Upsert in Slick 3

An upsert means inserting a row into a database if it doesn’t already exist, or updating the row if it does exist. The Slick database library knows how to do upserts. This posts takes a look at the built-in support, and gives an example of what you can do if you need to roll your own upsert logic.

This is part of a series on Slick, for material in or being added to Essential Slick.

Built in Support

In Slick an upsert is provided by the method insertOrUpdate.
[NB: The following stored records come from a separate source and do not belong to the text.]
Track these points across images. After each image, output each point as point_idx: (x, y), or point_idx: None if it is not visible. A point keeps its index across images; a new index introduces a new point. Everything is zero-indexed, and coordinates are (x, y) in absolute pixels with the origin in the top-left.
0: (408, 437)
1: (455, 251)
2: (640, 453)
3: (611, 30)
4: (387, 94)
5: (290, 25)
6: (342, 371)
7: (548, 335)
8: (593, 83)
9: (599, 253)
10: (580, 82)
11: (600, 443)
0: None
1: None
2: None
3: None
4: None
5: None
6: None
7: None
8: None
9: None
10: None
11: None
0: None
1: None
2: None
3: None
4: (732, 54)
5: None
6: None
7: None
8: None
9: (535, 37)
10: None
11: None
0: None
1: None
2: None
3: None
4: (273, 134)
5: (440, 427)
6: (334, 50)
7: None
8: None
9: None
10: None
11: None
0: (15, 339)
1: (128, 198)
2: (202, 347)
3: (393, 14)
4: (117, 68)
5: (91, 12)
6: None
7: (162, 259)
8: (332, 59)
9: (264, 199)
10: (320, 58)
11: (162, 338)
If you have a table and a representation of a row you can insertOrUpdate that row. Very convenient.

This means two things:

  • Slick will automatically decide what it needs to do for you (INSERT or UPDATE or something else). I’m being vague here, because “what it needs to do” could well vary depending on the database product you are using.
  • Slick needs a way to match the value you have to some row in the database. The usual way to do that is with a primary key (composite or otherwise).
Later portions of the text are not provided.